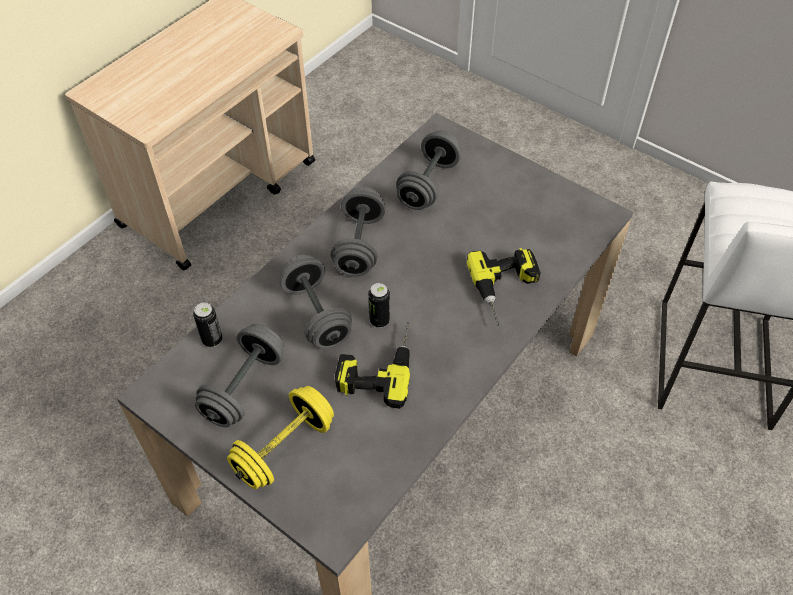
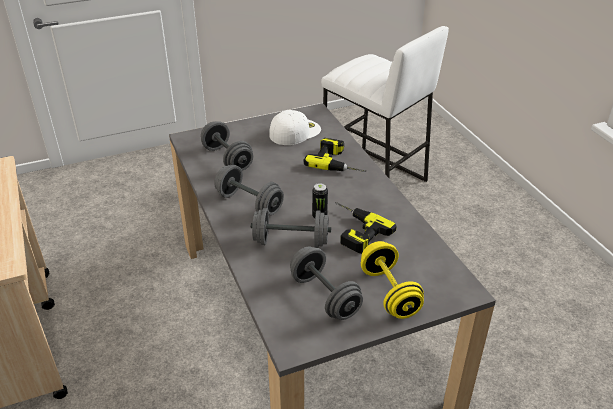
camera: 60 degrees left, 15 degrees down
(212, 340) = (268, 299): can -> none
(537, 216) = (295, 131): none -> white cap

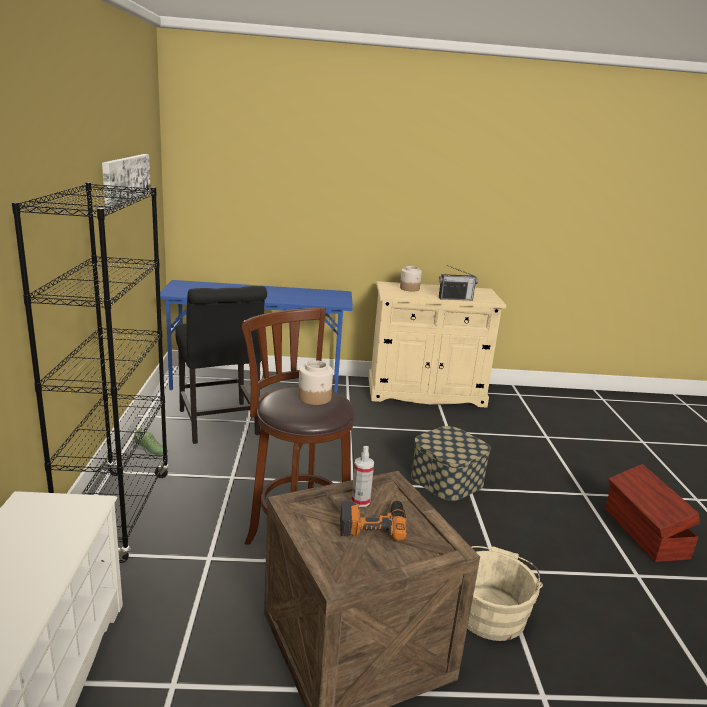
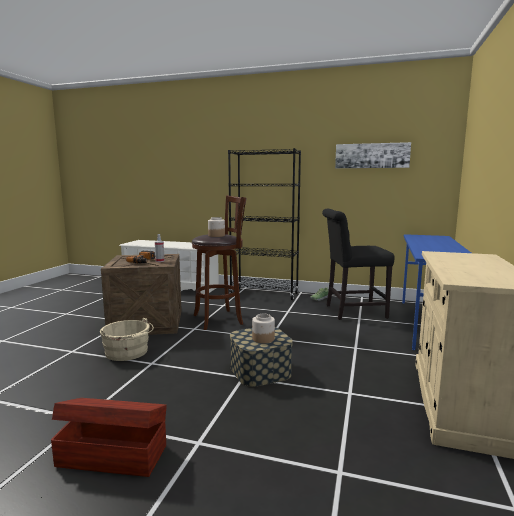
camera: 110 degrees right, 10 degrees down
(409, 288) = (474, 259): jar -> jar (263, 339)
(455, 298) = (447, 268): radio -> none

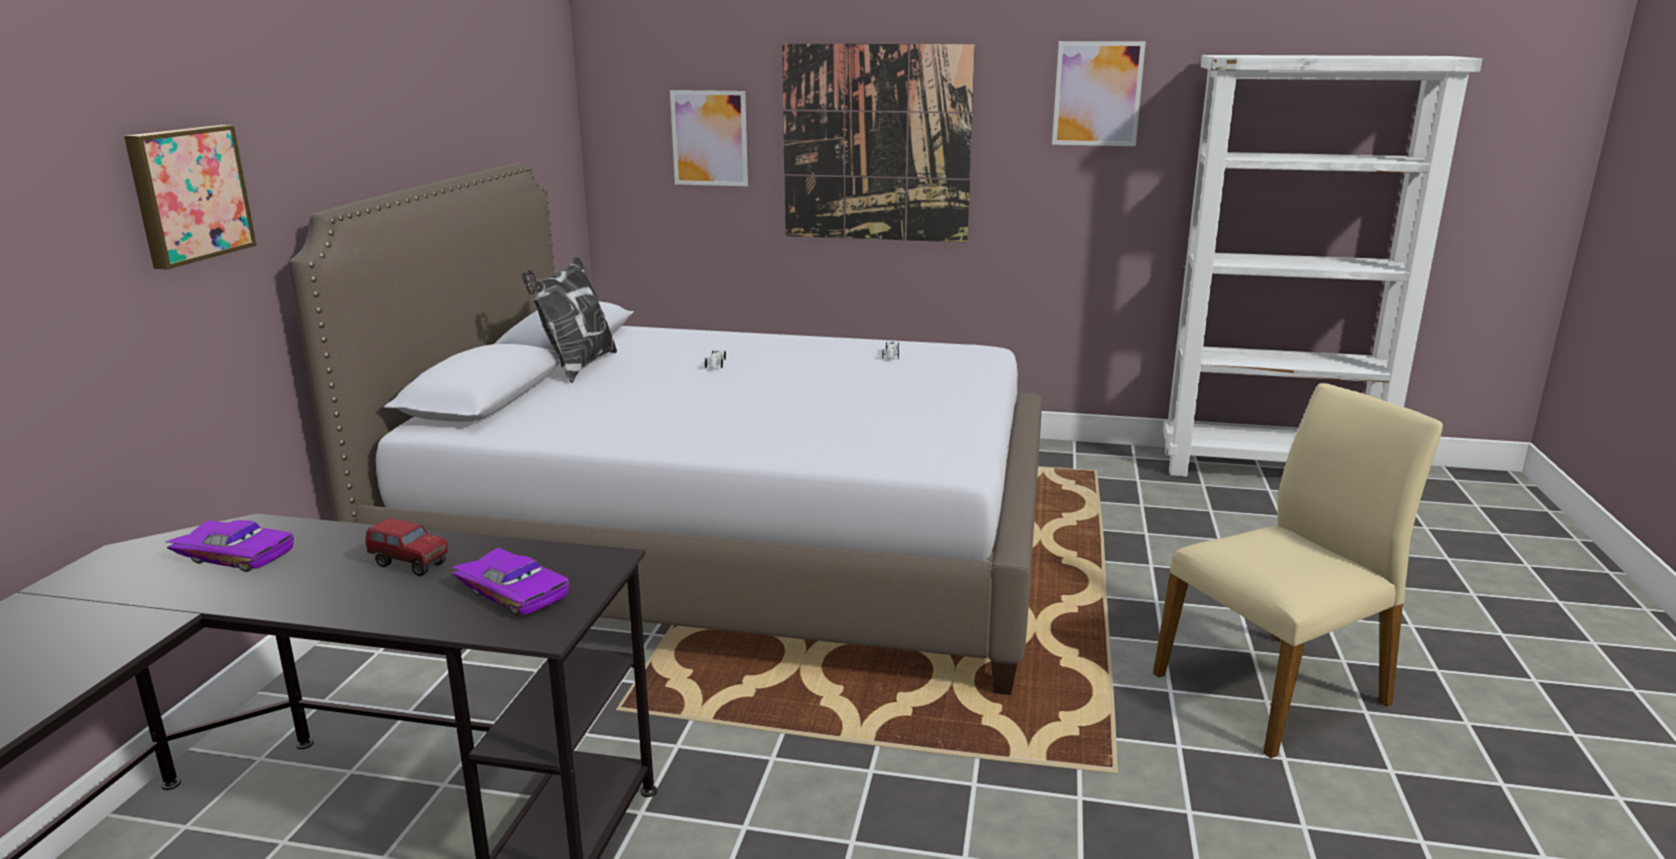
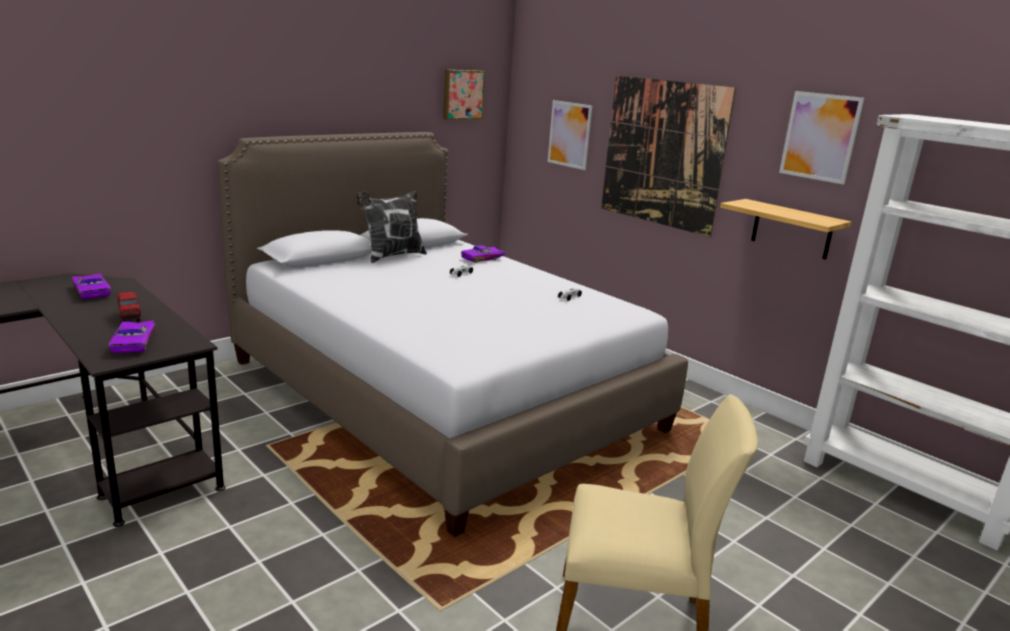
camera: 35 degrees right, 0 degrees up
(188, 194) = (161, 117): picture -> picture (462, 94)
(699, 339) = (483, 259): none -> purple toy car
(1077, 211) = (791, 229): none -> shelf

☆ ☆ ☆

_Activity_
Counting every line of the records above that has the word "camera", state the total and give nothing besides it.

_Result of this exercise_
3